‘Endometriosis affects an estimated 176 million women worldwide regardless of their ethnic and social background. Many remain undiagnosed and are therefore not treated.’
There is no exact known cause for endometriosis, the best way it is treated in Western Medicine is with hormone therapy, pain killers, or sometimes even surgery. The general consensus is that endometriosis is worsened by estrogen, so getting estrogen levels under control will help alleviate the symptoms – this is why hormone therapy is so commonly suggested.
Endometriosis is when the endometrial tissue (lining in the uterus) which should only be found in the uterus is found in other parts of the body. It can be found anywhere in the pelvic cavity including but not limited to; the ovaries, fallopian tubes, on the pelvic side-wall (peritoneum), uterosacral ligaments, and the rectal-vaginal septum. Not only can it be found in various places in the pelvic cavity, but also in the bowels, bladder, intestines, rectum, and scar tissue (such as laparoscopy of Caesarian-Section scars). Interestingly enough, there have actually been some rare cases where endometrial tissue is found on the lungs.
When your hormones stimulate ovulation, it causes the walls of the uterus to thicken. Any endometrial tissue will be affected by this hormone signal, even when they are outside of the uterus. As the tissues grows, it can cause pressure on nearby organs or nerves. As the tissue grows/thickens, it also releases blood during menstruation which can trigger the typical pain symptoms and form scar tissue.
Adenomyosis is not as well known as endometriosis. It is the benign invasion of the endometrium into the myometrium. The myometrium is the middle layer of the uterine wall – it consists mainly of uterine smooth muscle cells. Adenomyosis occurs in 15% of endometriosis patients, and the symptoms are quite similar.
- Pain: before/during/after menstruation, during ovulation, in the bowel during menstruation, when passing urine, during or after sexual intercourse, in the lower back region
- Diarrhoea or constipation (in particular in connection with menstruation)
- Abdominal bloating (in particular in connection with menstruation)
- Heavy or irregular bleeding
- Diet – decrease/eliminate refined sugar, decrease/eliminate alcohol, quit smoking.
- Relaxation routine
- Emotion management
I personally have suffered from endometriosis and not wanting/being able to have synthetic hormones in my body or to be dependant on NSAIDS, I chose acupuncture to help with the pain and nausea. I have experienced the following symptoms on a regular basis during menstruation; debilitating pain, severe vomiting, whole body muscle contractions/body shakes, blurred vision, body tingling, fatigue. I have had to cancel my day short notice because of the pain and vomiting that can seem to hit so quickly some days. So, I know how bad it can get. Regular acupuncture treatments and working on regulating hormones in a natural way works for me!

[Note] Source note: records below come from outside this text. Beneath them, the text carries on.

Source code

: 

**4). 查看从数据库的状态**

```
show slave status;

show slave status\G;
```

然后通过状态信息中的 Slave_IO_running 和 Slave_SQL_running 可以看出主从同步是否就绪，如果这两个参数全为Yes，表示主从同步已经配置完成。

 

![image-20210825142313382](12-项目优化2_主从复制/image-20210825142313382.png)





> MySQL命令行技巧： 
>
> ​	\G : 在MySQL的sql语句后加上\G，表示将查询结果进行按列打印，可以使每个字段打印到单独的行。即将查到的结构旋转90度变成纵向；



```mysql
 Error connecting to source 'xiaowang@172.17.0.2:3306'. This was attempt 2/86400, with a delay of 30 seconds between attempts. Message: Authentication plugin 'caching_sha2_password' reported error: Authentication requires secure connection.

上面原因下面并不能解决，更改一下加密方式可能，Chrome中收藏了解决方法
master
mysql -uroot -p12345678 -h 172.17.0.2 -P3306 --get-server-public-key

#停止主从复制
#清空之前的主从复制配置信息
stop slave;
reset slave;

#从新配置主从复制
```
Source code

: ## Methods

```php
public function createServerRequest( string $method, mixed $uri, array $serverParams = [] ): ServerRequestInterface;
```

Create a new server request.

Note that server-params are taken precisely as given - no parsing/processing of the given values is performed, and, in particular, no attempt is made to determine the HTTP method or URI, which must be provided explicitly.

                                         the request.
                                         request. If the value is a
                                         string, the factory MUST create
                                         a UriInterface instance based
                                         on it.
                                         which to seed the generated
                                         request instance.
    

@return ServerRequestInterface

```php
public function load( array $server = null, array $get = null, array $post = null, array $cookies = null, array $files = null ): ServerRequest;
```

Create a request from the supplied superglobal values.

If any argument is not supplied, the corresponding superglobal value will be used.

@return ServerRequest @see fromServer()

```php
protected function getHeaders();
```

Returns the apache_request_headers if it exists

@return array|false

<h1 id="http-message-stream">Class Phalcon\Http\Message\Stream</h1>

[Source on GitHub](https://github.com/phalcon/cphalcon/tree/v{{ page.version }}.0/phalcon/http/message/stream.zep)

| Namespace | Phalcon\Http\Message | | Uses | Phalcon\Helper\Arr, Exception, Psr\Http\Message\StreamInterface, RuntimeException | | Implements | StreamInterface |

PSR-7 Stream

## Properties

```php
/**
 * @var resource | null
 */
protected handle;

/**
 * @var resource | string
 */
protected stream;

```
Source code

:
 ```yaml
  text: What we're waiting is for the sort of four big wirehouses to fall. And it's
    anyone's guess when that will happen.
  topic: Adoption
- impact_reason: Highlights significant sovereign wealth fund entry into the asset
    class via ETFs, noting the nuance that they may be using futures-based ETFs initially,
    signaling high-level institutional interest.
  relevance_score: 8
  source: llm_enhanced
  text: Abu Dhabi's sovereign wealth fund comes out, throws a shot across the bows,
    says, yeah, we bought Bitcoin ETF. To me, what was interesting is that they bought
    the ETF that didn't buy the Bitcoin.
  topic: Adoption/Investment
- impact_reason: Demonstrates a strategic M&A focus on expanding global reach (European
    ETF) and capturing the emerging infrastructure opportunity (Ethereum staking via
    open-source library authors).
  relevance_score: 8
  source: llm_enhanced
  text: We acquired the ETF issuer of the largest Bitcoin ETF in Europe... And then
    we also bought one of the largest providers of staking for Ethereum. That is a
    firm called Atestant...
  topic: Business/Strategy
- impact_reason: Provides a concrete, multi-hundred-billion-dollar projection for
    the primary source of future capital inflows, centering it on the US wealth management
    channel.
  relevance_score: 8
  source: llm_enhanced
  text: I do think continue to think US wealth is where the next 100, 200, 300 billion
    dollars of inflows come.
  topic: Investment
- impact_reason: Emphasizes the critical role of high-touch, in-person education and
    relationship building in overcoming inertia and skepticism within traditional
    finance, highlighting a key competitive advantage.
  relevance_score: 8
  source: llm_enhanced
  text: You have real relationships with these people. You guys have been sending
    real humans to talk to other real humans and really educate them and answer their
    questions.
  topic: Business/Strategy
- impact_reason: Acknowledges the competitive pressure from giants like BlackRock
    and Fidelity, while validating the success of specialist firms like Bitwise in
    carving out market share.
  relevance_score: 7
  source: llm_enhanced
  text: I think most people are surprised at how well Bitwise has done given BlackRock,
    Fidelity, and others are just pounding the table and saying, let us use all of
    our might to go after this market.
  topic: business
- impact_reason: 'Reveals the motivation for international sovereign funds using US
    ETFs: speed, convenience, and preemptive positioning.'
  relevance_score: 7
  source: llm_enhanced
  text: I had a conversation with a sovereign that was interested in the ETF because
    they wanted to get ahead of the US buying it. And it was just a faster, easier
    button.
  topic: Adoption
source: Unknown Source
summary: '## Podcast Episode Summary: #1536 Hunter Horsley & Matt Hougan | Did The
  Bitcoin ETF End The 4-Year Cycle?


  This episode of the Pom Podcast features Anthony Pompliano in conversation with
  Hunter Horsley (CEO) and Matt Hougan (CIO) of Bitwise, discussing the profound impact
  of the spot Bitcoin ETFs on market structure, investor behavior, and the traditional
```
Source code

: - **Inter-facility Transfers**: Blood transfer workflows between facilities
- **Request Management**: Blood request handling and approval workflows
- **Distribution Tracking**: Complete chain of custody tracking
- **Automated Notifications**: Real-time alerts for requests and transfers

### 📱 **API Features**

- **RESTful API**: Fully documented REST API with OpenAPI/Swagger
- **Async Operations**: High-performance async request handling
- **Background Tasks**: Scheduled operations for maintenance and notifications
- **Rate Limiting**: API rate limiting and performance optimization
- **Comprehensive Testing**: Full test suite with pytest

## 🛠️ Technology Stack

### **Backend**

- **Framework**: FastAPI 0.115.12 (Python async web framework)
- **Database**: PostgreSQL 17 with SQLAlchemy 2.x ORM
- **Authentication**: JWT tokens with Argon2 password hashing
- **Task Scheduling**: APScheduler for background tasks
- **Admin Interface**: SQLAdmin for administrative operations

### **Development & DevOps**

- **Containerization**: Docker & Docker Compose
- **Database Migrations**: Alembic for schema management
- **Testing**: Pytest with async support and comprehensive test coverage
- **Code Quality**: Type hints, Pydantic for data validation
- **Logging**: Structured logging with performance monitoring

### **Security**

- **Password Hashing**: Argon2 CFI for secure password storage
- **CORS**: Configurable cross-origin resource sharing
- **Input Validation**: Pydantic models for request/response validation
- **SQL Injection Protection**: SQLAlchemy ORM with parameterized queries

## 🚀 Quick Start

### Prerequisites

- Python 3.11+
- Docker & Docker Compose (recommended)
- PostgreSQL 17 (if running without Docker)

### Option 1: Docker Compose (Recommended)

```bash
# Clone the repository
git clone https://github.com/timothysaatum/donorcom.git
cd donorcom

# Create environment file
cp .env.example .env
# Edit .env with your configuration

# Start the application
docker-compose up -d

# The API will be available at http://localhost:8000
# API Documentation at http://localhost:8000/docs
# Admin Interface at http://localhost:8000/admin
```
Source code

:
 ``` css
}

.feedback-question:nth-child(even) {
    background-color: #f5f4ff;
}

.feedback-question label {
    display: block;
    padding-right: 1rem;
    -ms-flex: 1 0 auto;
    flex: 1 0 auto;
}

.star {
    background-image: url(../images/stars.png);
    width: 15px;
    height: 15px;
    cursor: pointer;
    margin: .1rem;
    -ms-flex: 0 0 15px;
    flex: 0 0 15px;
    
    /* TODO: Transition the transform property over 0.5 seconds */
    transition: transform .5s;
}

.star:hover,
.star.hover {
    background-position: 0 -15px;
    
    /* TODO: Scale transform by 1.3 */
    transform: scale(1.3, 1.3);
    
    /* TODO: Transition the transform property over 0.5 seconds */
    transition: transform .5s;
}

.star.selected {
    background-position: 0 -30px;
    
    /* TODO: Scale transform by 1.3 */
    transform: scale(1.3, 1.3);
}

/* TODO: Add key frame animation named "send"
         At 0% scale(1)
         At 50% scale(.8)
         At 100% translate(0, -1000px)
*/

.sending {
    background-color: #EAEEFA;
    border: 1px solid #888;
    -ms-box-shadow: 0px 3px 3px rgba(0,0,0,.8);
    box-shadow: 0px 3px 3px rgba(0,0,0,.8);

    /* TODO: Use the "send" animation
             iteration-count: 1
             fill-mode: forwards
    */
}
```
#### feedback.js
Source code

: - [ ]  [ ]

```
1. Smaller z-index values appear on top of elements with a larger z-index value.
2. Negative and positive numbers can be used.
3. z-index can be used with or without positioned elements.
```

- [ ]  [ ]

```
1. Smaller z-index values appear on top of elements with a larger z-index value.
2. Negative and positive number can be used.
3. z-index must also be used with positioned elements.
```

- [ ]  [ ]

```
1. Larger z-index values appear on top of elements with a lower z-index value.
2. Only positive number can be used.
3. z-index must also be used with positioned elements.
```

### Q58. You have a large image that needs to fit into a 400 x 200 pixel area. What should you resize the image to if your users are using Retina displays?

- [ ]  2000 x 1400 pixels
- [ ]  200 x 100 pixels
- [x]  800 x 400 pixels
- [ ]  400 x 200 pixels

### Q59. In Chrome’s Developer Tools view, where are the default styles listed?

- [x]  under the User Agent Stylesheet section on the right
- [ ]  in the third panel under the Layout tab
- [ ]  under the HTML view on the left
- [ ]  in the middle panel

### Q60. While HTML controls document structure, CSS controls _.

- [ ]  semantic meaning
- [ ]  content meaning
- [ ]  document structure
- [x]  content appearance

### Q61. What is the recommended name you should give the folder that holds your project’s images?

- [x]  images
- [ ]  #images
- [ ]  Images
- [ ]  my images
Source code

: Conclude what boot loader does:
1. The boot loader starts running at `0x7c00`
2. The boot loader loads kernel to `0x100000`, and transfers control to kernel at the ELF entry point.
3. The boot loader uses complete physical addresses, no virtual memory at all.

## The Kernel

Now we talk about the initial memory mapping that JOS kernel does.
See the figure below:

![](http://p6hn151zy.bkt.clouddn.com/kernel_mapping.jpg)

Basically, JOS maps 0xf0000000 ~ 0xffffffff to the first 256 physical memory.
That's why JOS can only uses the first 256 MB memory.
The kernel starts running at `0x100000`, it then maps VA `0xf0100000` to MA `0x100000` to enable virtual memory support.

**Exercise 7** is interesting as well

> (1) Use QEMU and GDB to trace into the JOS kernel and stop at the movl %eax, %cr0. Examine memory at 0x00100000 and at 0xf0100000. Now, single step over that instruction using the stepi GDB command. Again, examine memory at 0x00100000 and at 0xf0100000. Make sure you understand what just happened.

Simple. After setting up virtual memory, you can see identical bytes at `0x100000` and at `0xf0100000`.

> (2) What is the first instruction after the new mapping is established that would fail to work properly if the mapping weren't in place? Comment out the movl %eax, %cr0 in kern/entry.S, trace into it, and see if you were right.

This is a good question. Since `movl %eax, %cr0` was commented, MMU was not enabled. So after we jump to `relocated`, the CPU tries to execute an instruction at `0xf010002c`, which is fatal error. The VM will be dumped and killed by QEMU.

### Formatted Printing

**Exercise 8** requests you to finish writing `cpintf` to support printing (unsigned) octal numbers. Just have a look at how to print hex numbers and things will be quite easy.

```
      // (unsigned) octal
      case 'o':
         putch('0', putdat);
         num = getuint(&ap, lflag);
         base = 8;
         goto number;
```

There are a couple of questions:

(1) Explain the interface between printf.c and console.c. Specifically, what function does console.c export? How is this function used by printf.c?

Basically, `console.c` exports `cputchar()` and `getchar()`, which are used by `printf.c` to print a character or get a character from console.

How does acupuncture help?
“Researchers find acupuncture more effective than hormone drug therapy for the treatment of endometriosis.”. At a women’s optimal health, menstruation should be a painless experience. In Chinese Medicine, the Liver and menstruation are closely connected. The Liver, Spleen and Kidney channels all flow through the pelvis and can all have an effect on menstruation. If there is a blockage or stagnation in any of these channels, a patient will likely experience menstrual abnormalities. There are a few different pathologies that can result in menstrual pain in TCM such as; Liver Qi stagnation, Blood Deficiency, Cold Invasion, etc. No matter the pathology, Acupuncture can help. By having regular treatments acupuncture will help decrease inflammation, release endorphins, and bring the body back to homeostasis – whether by promoting proper Blood and/or Qi flow, or warming the lower Jiao.